_ASSIGNMENT_
It would help if you retyped the data exactly, leaving out the pictures.

Recorded data:
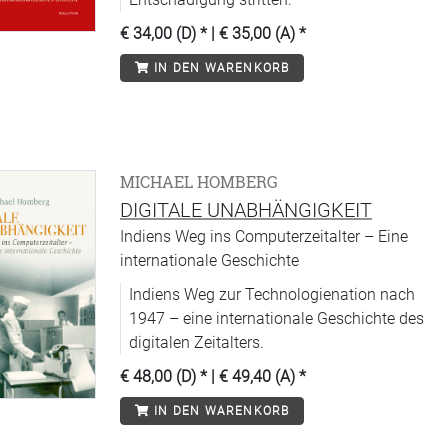
€ 34,00 (D)
* |
€ 35,00 (A)
*
IN DEN WARENKORB
MICHAEL HOMBERG
DIGITALE UNABHÄNGIGKEIT
Indiens Weg ins Computerzeitalter – Eine
internationale Geschichte
Indiens Weg zur Technologienation nach
1947 – eine internationale Geschichte des
digitalen Zeitalters.
€ 48,00 (D)
* |
€ 49,40 (A)
*
IN DEN WARENKORB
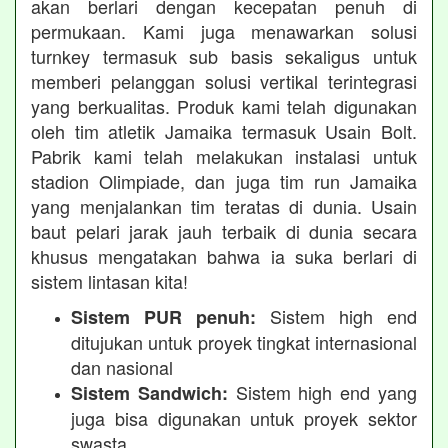
akan berlari dengan kecepatan penuh di
permukaan. Kami juga menawarkan solusi
turnkey termasuk sub basis sekaligus untuk
memberi pelanggan solusi vertikal terintegrasi
yang berkualitas. Produk kami telah digunakan
oleh tim atletik Jamaika termasuk Usain Bolt.
Pabrik kami telah melakukan instalasi untuk
stadion Olimpiade, dan juga tim run Jamaika
yang menjalankan tim teratas di dunia. Usain
baut pelari jarak jauh terbaik di dunia secara
khusus mengatakan bahwa ia suka berlari di
sistem lintasan kita!
Sistem high end
Sistem PUR penuh:
ditujukan untuk proyek tingkat internasional
dan nasional
Sistem high end yang
Sistem Sandwich:
juga bisa digunakan untuk proyek sektor
swasta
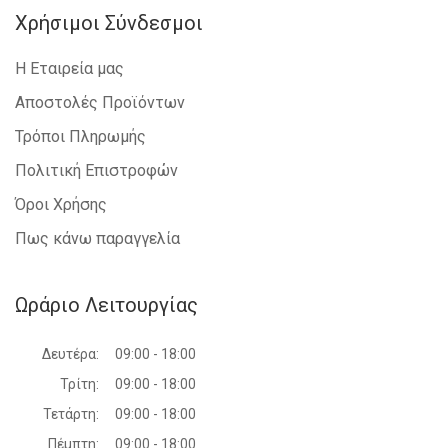
Χρήσιμοι Σύνδεσμοι
Η Εταιρεία μας
Αποστολές Προϊόντων
Τρόποι Πληρωμής
Πολιτική Επιστροφών
Όροι Χρήσης
Πως κάνω παραγγελία
Ωράριο Λειτουργίας
Δευτέρα:
09:00 - 18:00
Τρίτη:
09:00 - 18:00
Τετάρτη:
09:00 - 18:00
Πέμπτη:
09:00 - 18:00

_RESULT OF THIS EXERCISE_
€ 34,00 (D)
* |
€ 35,00 (A)
*
IN DEN WARENKORB
MICHAEL HOMBERG
DIGITALE UNABHÄNGIGKEIT
Indiens Weg ins Computerzeitalter – Eine
internationale Geschichte
Indiens Weg zur Technologienation nach
1947 – eine internationale Geschichte des
digitalen Zeitalters.
€ 48,00 (D)
* |
€ 49,40 (A)
*
IN DEN WARENKORB
akan berlari dengan kecepatan penuh di
permukaan. Kami juga menawarkan solusi
turnkey termasuk sub basis sekaligus untuk
memberi pelanggan solusi vertikal terintegrasi
yang berkualitas. Produk kami telah digunakan
oleh tim atletik Jamaika termasuk Usain Bolt.
Pabrik kami telah melakukan instalasi untuk
stadion Olimpiade, dan juga tim run Jamaika
yang menjalankan tim teratas di dunia. Usain
baut pelari jarak jauh terbaik di dunia secara
khusus mengatakan bahwa ia suka berlari di
sistem lintasan kita!
Sistem high end
Sistem PUR penuh:
ditujukan untuk proyek tingkat internasional
dan nasional
Sistem high end yang
Sistem Sandwich:
juga bisa digunakan untuk proyek sektor
swasta
Χρήσιμοι Σύνδεσμοι
Η Εταιρεία μας
Αποστολές Προϊόντων
Τρόποι Πληρωμής
Πολιτική Επιστροφών
Όροι Χρήσης
Πως κάνω παραγγελία
Ωράριο Λειτουργίας
Δευτέρα:
09:00 - 18:00
Τρίτη:
09:00 - 18:00
Τετάρτη:
09:00 - 18:00
Πέμπτη:
09:00 - 18:00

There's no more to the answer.